Un epilogo sicuramente inaspettato per un’amministrazione che aveva fatto del “Law & Order” uno dei suoi cavalli di battaglia. Lo stesso Trump è finito sotto accusa per essersi rifiutato di impiegare la guardia nazionale nella repressione dell’insurrezione obbligando il suo vice, Mike Pence, a intervenire al suo posto.

Un inizio troppo “rilassato”

Inizialmente la sicurezza del Congresso è stata affidata a duemila agenti della Capital Police chiamati a difendere uno spazio di 126 ettari. Diversi fonti interne hanno avanzato dubbi sulla decisione di dispiegare così relativamente pochi uomini per una protesta che da giorni infiammava i social e che lo stesso Trump aveva annunciato come «selvaggia». Le stranezze però erano solo iniziate. In un video pubblicato su Twitter si vedono chiaramente due agenti spostare le transenne che proteggevano il Congresso lasciando liberi i manifestanti di sciamare dentro il palazzo dove erano riuniti i deputati e i senatori intenti a confermare la vittoria di Biden. 

Un ritardo inspiegabile

L’inizio dell’irruzione dei seguaci di Trump nel Congresso è avvenuto alle 13,15 ora locale e il sindaco di Washington Muriel Bowser, ha inviato la richiesta di intervento alla guardia nazionale circa 45 minuti dopo. Il segretario alla Difesa, Chris Miller, ha però attivato l’intervento della guardia nazionale solo mezz’ora dopo. Diversi funzionari interni agli organi di sicurezza hanno detto all’agenzia Reuters di ritenere questi ritardi inspiegabili e in ogni caso ingiustificabili vista la gravità di quanto stava avvenendo e il rischio che la situazione degenerasse ulteriormente a causa della mancanza di abbastanza personale capace di fronteggiare l’emergenza. 
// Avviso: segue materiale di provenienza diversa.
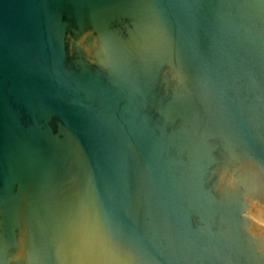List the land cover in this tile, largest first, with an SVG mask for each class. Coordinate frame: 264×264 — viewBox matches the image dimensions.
<instances>
[{
	"label": "water",
	"instance_id": "water-1",
	"mask_svg": "<svg viewBox=\"0 0 264 264\" xmlns=\"http://www.w3.org/2000/svg\"><path fill=\"white\" fill-rule=\"evenodd\" d=\"M264 264L261 0H0V264Z\"/></svg>",
	"mask_w": 264,
	"mask_h": 264
},
{
	"label": "clouds",
	"instance_id": "clouds-1",
	"mask_svg": "<svg viewBox=\"0 0 264 264\" xmlns=\"http://www.w3.org/2000/svg\"><path fill=\"white\" fill-rule=\"evenodd\" d=\"M105 242L113 249L112 255L103 260L93 261L92 264H127L126 254L121 249L117 235L110 231L105 237ZM78 264H84V261L78 258Z\"/></svg>",
	"mask_w": 264,
	"mask_h": 264
},
{
	"label": "snow or ice",
	"instance_id": "snow-or-ice-1",
	"mask_svg": "<svg viewBox=\"0 0 264 264\" xmlns=\"http://www.w3.org/2000/svg\"><path fill=\"white\" fill-rule=\"evenodd\" d=\"M261 2L264 3V0H261ZM104 244L107 250L113 252V249L106 242H104Z\"/></svg>",
	"mask_w": 264,
	"mask_h": 264
}]
</instances>
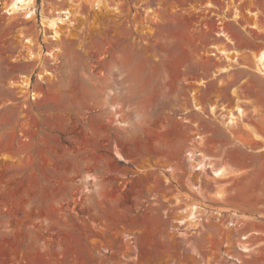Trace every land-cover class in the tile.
Here are the masks:
<instances>
[{
    "label": "rangeland",
    "instance_id": "1",
    "mask_svg": "<svg viewBox=\"0 0 264 264\" xmlns=\"http://www.w3.org/2000/svg\"><path fill=\"white\" fill-rule=\"evenodd\" d=\"M66 7L54 39L40 17ZM261 48L264 0H36L35 19L0 5V264H264ZM189 147L237 174H189Z\"/></svg>",
    "mask_w": 264,
    "mask_h": 264
},
{
    "label": "bare ground",
    "instance_id": "2",
    "mask_svg": "<svg viewBox=\"0 0 264 264\" xmlns=\"http://www.w3.org/2000/svg\"><path fill=\"white\" fill-rule=\"evenodd\" d=\"M97 4L99 5V1L97 2ZM0 5H1V8L3 9V12H6L7 14H9V16H11V18L22 16L24 19H35V16H36V0H0ZM207 5L210 6L211 4L208 3ZM53 12H55V15L53 14L54 16H50V17H46V16L41 14L42 16L40 17L41 18L40 24L43 27H45V29H46V27L50 28V30H52V32H53V34L50 36L54 37V39H55V38L60 36V33H61L60 31L62 29V26L60 24L64 23L63 21L65 19L71 17L72 12L70 11L69 7H66L63 9L62 8L61 9H55V11L53 10ZM250 13L252 15L255 14V12H250ZM62 14H64L63 16L66 17L65 19H63ZM240 16L241 15L239 14L238 10L235 8V11L233 13V18H240ZM69 20L70 19H68V21ZM252 27H255V24H252ZM42 31H43V29H42ZM217 34L224 35L225 33L223 31H219V32H217ZM26 41H28V39H26ZM214 47H215V50L217 52L221 53V55L223 54L229 60H230L229 54L234 53L235 58L234 59L232 58V59H233V61L234 60L237 61V58L239 55L237 51H235V50L229 51V50H226L223 47H220L217 45H215ZM56 49H58V47ZM53 50L51 52H49V54H53L55 52V51L53 52ZM211 53H213V51ZM231 57H233V56H231ZM33 58H34V55L32 53H29V54H27V56H24V59H27V60H31ZM252 61H253L254 69L259 74L264 75V48H261L260 50H258V52H254L252 54ZM133 62H134L133 49H129L128 52L126 53V56H124L123 59L119 58L118 61L116 62V66H117V69L119 71L124 67H127L129 70L128 75H129L130 83H131V85L129 87L130 97L133 96V94H134L133 77H132V70L134 68ZM237 64H239V63H237ZM242 67H245V66L243 65ZM228 69H229V66H226V65L219 66V68H218L219 74L223 73V72H227ZM48 74H51L49 72V70H43L42 72L38 73V77L40 79H42L44 76H46ZM11 84L19 87L22 92L29 90V88L31 87V82L29 80L28 75H26V74H21L19 76V79L16 80V82L12 81ZM112 93L113 92H109V95H108L110 97L109 99H115L116 98V96H113L114 94H112ZM232 93H233V95H237V92L235 90H233ZM32 94H36V93L33 92ZM109 99L106 100V97H105L104 104H108ZM111 106H112L111 107L112 109L115 108L113 104H111ZM194 107L198 110H202V107L197 103L196 100L194 101ZM234 110L237 112L234 113L231 110L228 111L226 124H234L237 122V120L241 116H243L244 110L242 107H240L239 105H235ZM210 112H211V114H215L214 108L212 106H210ZM198 138H199L198 143L201 144L203 139L200 135L198 136ZM189 148L186 151V156H187L186 160L188 162L187 164H188V167L190 169L189 174H193L196 171H198L200 173V175L205 176V178L207 177V179L213 181V183L214 182L216 183L218 179L226 178L232 174H237L236 171L229 169L226 165L217 164L211 156L206 155L202 151L196 150V148H190V149ZM197 179L199 180V175H198ZM190 189L198 195L203 194V192H202L203 190L201 191V188L199 187V185H195V184L191 183ZM213 195H215V194H213ZM200 196L203 197V195H200ZM215 196L218 200L222 201L224 194H223L222 190H220L218 188V190H216ZM199 207H200L199 201L198 202L195 201V202L186 204L185 207H183L180 210V213H182L180 215H182L184 220H185V218H190V219L195 218L196 219L195 216L198 215L197 213L200 209ZM180 219H182V218H180ZM250 234L251 233L249 232L247 235H250ZM247 235H244L242 238H246ZM240 248L245 252L251 250V248L248 247V243L242 244L240 246Z\"/></svg>",
    "mask_w": 264,
    "mask_h": 264
}]
</instances>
E se fossero stati gli Antifa?

La decisione di ritardare l’intervento della guardia nazionale ha suscitato diverse polemiche anche per via della versione riportata da diverse fonti che hanno parlato di un intervento diretto di Trump stesso per evitare che i suoi sostenitori venissero a contatto con gli agenti. In molti hanno ricordato come l’atteggiamento dell’amministrazione repubblicana è stato di segno totalmente opposto in occasione delle proteste contro il razzismo e le violenze della polizia, divampate a Washington nel maggio scorso dopo l’uccisione dell’afroamericano, George Floyd.
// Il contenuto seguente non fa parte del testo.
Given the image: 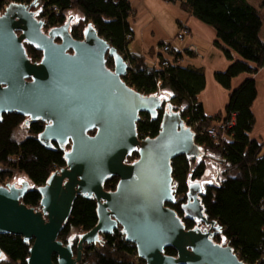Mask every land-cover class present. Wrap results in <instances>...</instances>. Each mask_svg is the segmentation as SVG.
I'll list each match as a JSON object with an SVG mask.
<instances>
[{"label":"water","instance_id":"water-1","mask_svg":"<svg viewBox=\"0 0 264 264\" xmlns=\"http://www.w3.org/2000/svg\"><path fill=\"white\" fill-rule=\"evenodd\" d=\"M37 8V0L12 2L0 13V117L15 112L26 124L39 120L42 145L69 149L63 152L65 166L37 188V209L21 201L33 189L26 179L14 183L20 187L0 186V236L32 241L26 264H80L85 245L98 244L118 228L145 264H246L230 246L213 241L221 226L204 216L198 182L189 184L181 211L205 228L186 229L167 207L176 201L171 161L205 155L194 143V127L185 125L168 100L128 87L122 80L128 64L90 23L82 39L72 38V11L63 25L45 31ZM24 43L41 52L38 62L28 59ZM162 109L158 134L139 139L140 114L156 119ZM132 152L137 158L127 163ZM111 177L118 179L115 189L105 191ZM79 196L96 201L98 221L79 235L74 255L58 235ZM165 248L176 255H166Z\"/></svg>","mask_w":264,"mask_h":264},{"label":"trees","instance_id":"trees-1","mask_svg":"<svg viewBox=\"0 0 264 264\" xmlns=\"http://www.w3.org/2000/svg\"><path fill=\"white\" fill-rule=\"evenodd\" d=\"M32 1L0 0V12L9 3L30 4ZM37 1L40 4L36 15L44 20L45 31L63 25L72 16L69 13L77 11L81 19L70 25L72 38L82 39V32L90 23L97 34L129 63L130 69L122 78L128 87L143 96L170 91L169 98L158 95L168 100L186 124L192 127L198 125L194 132V143L204 150L205 155L198 160L179 155L171 161L176 201L167 204V207L176 212L186 229L195 226L203 228L202 223L185 218L181 211V205L187 200L189 184L198 182L202 188L199 198L204 216L221 226L213 241L230 246L246 264H264V141L249 138L255 124L251 106L256 98V82L249 77L235 89H231L230 85L238 75L253 76L264 68V39L260 35L264 20L258 8L247 0H162L165 3H178L189 16L213 28L216 34L214 47L230 61L226 70L214 73L215 81L228 91L227 103L222 112L208 117L197 101V96L205 87L204 73L184 63L194 58L192 50H179L170 42L161 41L157 47L167 45L169 50L157 53L153 66L131 51V22L135 18V10L128 0ZM259 8H264V0H260ZM178 30L189 33L180 23ZM24 48L31 62L40 60L41 52L34 46L24 43ZM232 53L238 58L234 59ZM164 62L166 65H163ZM105 64L112 69V58L106 56ZM162 113L163 109L158 111L156 119H151L146 113L140 114L136 125L139 139L154 138L158 134ZM232 114L233 125L219 129L218 124L226 123ZM25 122L26 118L15 112L0 117V186L8 184L17 173L24 175L33 189L21 201L27 207L37 209L40 200L37 188L44 185L53 172L64 167L65 160L63 151L56 145L48 149L38 141L43 122ZM22 124L27 126V135L16 139L15 130ZM202 126L217 129L218 137L199 134L198 129ZM136 158V152H132L127 162ZM207 162L215 163V174L212 181L204 182ZM117 181L116 177L108 178L103 184L104 190L113 191ZM96 207L93 198L80 196L72 204L58 240L64 245L71 244L74 255L79 235L97 224ZM100 240L96 245L83 247L80 264H145L137 256L135 246L124 240L119 228L110 235L100 237ZM31 244L32 241L26 243L19 236H0V264H26ZM164 253L176 255L172 248H165Z\"/></svg>","mask_w":264,"mask_h":264},{"label":"crops","instance_id":"crops-1","mask_svg":"<svg viewBox=\"0 0 264 264\" xmlns=\"http://www.w3.org/2000/svg\"><path fill=\"white\" fill-rule=\"evenodd\" d=\"M128 1L137 12V22L140 23L137 28H134L132 24L131 51L144 57L145 62L149 66H153L156 64V55L161 49L157 45L161 41L170 42L172 46L179 50H192L194 58L187 59L184 63L201 69L205 78L204 90L197 96V101L202 105L205 116L212 117L222 112L228 100V91L215 81L214 73L226 70L230 61L225 58L218 48L214 47L213 42L216 40V34L213 28L189 16L180 8L178 3H165L162 0ZM154 21L156 23V37L143 40L144 32H153L150 27ZM178 23L189 31L188 35L182 40L176 38L180 32ZM143 28H146V30L144 31ZM260 35L264 39V27ZM232 57L234 59L238 58L234 53H232ZM249 77H253L256 82V98L251 106L255 124L249 133V138L262 142L264 141V68L253 76L240 74L231 80L230 85L231 89H234ZM164 95L169 98L171 96L170 91L165 90ZM209 169L212 171V168L207 164L204 182L213 180L215 170L212 171L210 176H207Z\"/></svg>","mask_w":264,"mask_h":264},{"label":"rangeland","instance_id":"rangeland-1","mask_svg":"<svg viewBox=\"0 0 264 264\" xmlns=\"http://www.w3.org/2000/svg\"><path fill=\"white\" fill-rule=\"evenodd\" d=\"M252 6H254V7H256V8H258V11H259V15L262 17V19L264 20V8H259L260 7V0H247ZM210 7H213L212 5L210 6ZM209 7V8H210ZM38 8H39V4H38ZM1 13V12H0ZM70 15H72V12L71 13H69ZM81 19V16L77 13V11H74V18H72V21H71V25H74V23H76L77 22V20L79 21L80 19ZM137 18H138V14H137V12H135V18L133 19V21L131 22L132 24H133V27L135 28H137L138 26H139V22H137ZM40 19V18H39ZM264 27V26H263ZM156 23H155V21H154V23L152 22L151 23V27H150V29L153 31L152 33H150L149 31H147V32H144L143 33V36H142V38H143V40H146V39H148V38H150V37H156ZM144 29V31L146 30V28H143ZM125 60V59H124ZM126 63H127V61H125ZM128 66H129V69H130V65L128 64ZM236 88V87H235ZM234 88V89H235ZM233 89V88H232ZM164 92H165V90H163V91H161V92H159V93H157V94H154V95H162V96H164L165 97V95H164ZM185 122V121H184ZM227 122H233L234 123V115L232 114V115H230V118H229V120H227ZM232 126V125H231ZM230 127V126H229ZM229 127H227V128H229ZM193 132H195L194 130H193ZM27 135V126L25 125V124H22V125H20V127L18 128V129H16L15 130V138L16 139H21V138H23L24 136H26ZM217 137H218V135H217ZM203 152H204V150H203ZM204 154H205V152H204ZM211 156H209L208 158H210ZM198 160V159H197ZM133 162V161H132ZM128 163V162H127ZM131 163V162H130ZM207 164H208V166L209 167H211L212 168V171L214 170V162H207ZM212 171H211V169H209V171H208V174H207V176H210L211 174H212ZM23 179H26L25 178V176L23 175V178H22V174H15L11 179H10V181L9 182H12V183H18V184H21L22 182H23ZM72 233L73 234H75V231H72Z\"/></svg>","mask_w":264,"mask_h":264},{"label":"built area","instance_id":"built-area-1","mask_svg":"<svg viewBox=\"0 0 264 264\" xmlns=\"http://www.w3.org/2000/svg\"><path fill=\"white\" fill-rule=\"evenodd\" d=\"M38 2V4H40V2L39 1H37ZM40 20H42L43 22H44V20L42 19V18H40ZM188 35V33H187V31H180L178 34H177V36H176V38L178 39V40H182L185 36H187ZM169 50V47L167 46V45H164V46H162L161 47V49H160V52H163V53H165V52H167ZM127 64H129L128 62H127ZM163 65H166V63L164 62L163 63ZM185 123V122H184ZM185 125L186 126H189V127H192L191 125H188V124H186L185 123ZM231 125H233V122L231 123V122H226V123H223V122H221V123H219L218 124V127H219V129H221V130H224L225 128H227V127H229V126H231ZM193 130L194 131H196V129L198 128V125L197 124H194L193 125ZM217 129H215L214 127H207V126H202V127H200L199 129H198V132H199V134H205V135H208V136H210V137H212V138H216L217 137ZM221 136L222 135H220V139H221Z\"/></svg>","mask_w":264,"mask_h":264},{"label":"flooded vegetation","instance_id":"flooded-vegetation-1","mask_svg":"<svg viewBox=\"0 0 264 264\" xmlns=\"http://www.w3.org/2000/svg\"><path fill=\"white\" fill-rule=\"evenodd\" d=\"M26 121H27V119H26ZM25 124H26V122H25ZM90 135H93V132H92V134H90ZM69 149V144H67L66 146H65V148L62 150L63 152L64 151H66V150H68ZM128 163H130V162H128ZM10 184H14V183H10ZM15 185V184H14ZM16 187H20L21 185H15ZM203 227V226H202ZM203 228H205V227H203ZM100 237H102V236H100Z\"/></svg>","mask_w":264,"mask_h":264},{"label":"bare ground","instance_id":"bare-ground-1","mask_svg":"<svg viewBox=\"0 0 264 264\" xmlns=\"http://www.w3.org/2000/svg\"><path fill=\"white\" fill-rule=\"evenodd\" d=\"M70 25H71V23H70Z\"/></svg>","mask_w":264,"mask_h":264}]
</instances>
Per tutta la durata delle proteste, Trump aveva continuato a twittare uno dei suoi classici messaggi in stampatello: «LAW &  ORDER». Verrebbe da chiedersi quale sarebbe stata la reazione se al posto dei suoi supporter, che Trump ha continuato a definire «il popolo dell’ordine», ci fossero stati gli odiati antifa. Di certo, almeno una maiuscola l’avrebbe usata.